You don't know she would have told you - she only seems to have told you when you quizzed her. She may have - in her own time - but you, by invading her privacy have forced her to do so

'Youthful naivety' implies you think she's being a silly girl and all these things are so minor they shouldn't be affecting her mental health and that you know best

You don't seem to accept that you may be wrong - you're right and that's that

you seem to have a hard time accepting that I know my child. This is the same young girl who admitted earlier this year around a dinner table that she tried to fake an eye test because she really wanted to wear glasses. In her silliness it didn’t occur to her that she could just buy nonprescription glasses and instead has walked around for months wearing glasses with a minor prescription she doesn’t need.

OP posts:
Blushingm · 23/02/2025 17:42

She's not your child though!
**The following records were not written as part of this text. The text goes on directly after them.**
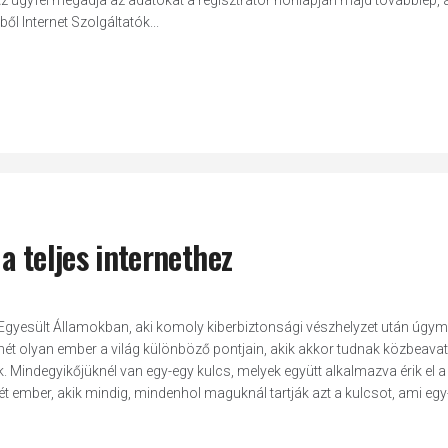
Az ügyfél megadja az adatokat a regisztrátor honlapján majd továbblép, 
ől Internet Szolgáltatók...
a teljes internethez
 Egyesült Államokban, aki komoly kiberbiztonsági vészhelyzet után úgy
n hét olyan ember a világ különböző pontjain, akik akkor tudnak közbeavat
indegyikőjüknél van egy-egy kulcs, melyek együtt alkalmazva érik el a 
-hét ember, akik mindig, mindenhol maguknál tartják azt a kulcsot, ami eg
She didn't even live with you! And you have never actually even spoken to her own mother.

And yes - so what - she admitted faking an eye test a year ago - slightly different from being mature enough to go and see a dr because she's struggling

stuckinthemiddlewithyou1 · 23/02/2025 17:44

Blushingm · 23/02/2025 17:42

She's not your child though! She didn't even live with you! And you have never actually even spoken to her own mother.
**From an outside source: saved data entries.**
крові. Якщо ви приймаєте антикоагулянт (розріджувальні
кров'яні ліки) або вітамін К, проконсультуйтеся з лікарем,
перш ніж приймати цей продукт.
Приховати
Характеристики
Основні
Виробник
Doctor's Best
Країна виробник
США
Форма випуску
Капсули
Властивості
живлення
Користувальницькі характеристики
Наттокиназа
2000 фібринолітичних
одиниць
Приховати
And yes - so what - she admitted faking an eye test a year ago - slightly different from being mature enough to go and see a dr because she's struggling

Yoh.

I’ve been warned about the anti-resident SM brigade here on MN. Only bio mothers with golden vaginas are allowed to care about the children they raise.

OP posts:
stuckinthemiddlewithyou1 · 23/02/2025 17:45

She absolutely is my child and she would say the same.

OP posts:
RabbitProofCarrots · 23/02/2025 17:46

I honestly think it’s pretty likely she’s not telling you something. Or that she’s not coping at the moment but doesn’t really understand why. It’s a diagnostic criteria for depression and anxiety actually - that your reactions to life events go beyond proportional sadness or worry into something pathological. The person sufffering might also be attributing their feelings to some events/ difficulties while ignoring or denying the impact of others. So your stepdaughter might actually be super stressed out by her university course, but currently attributing that stress to her car problems. Or maybe something happened that she doesn’t want to talk about - like she was assaulted or harassed by a guy at university, and she only feels safe around her boyfriend at the moment, so she’s finding it hard to cope without him around to a point that would look weird if you don’t know the rest of the story.
Obviously I’m speculating, but I’m just trying to show you how easy it would be for you to be jumping to completely the wrong conclusions about her emotional state because you’re assuming she’s telling you the whole truth. My experience of being 19 was that many of us did not share everything with our parents at that age. It’s not a reflection on your relationship with your young adult child or on your parenting. It’s a normal part of growing up and being independent for many young people.
Don’t tell her you think she doesn’t need medication or that she’s obviously not ill enough for medication. Do tell her that doctor in other countries follow up those medications with weekly appointments and counseling and you’d like to give her that care too. Either she’ll decide on her own that she doesn’t need the meds and the fuss of that many appointments to deal with her emotions or she’ll be getting safe and hopefully effective care. Don’t ask her why she’s taking these medicines. She’ll tell you the truth or some of it if and when she wants your advice or sympathy.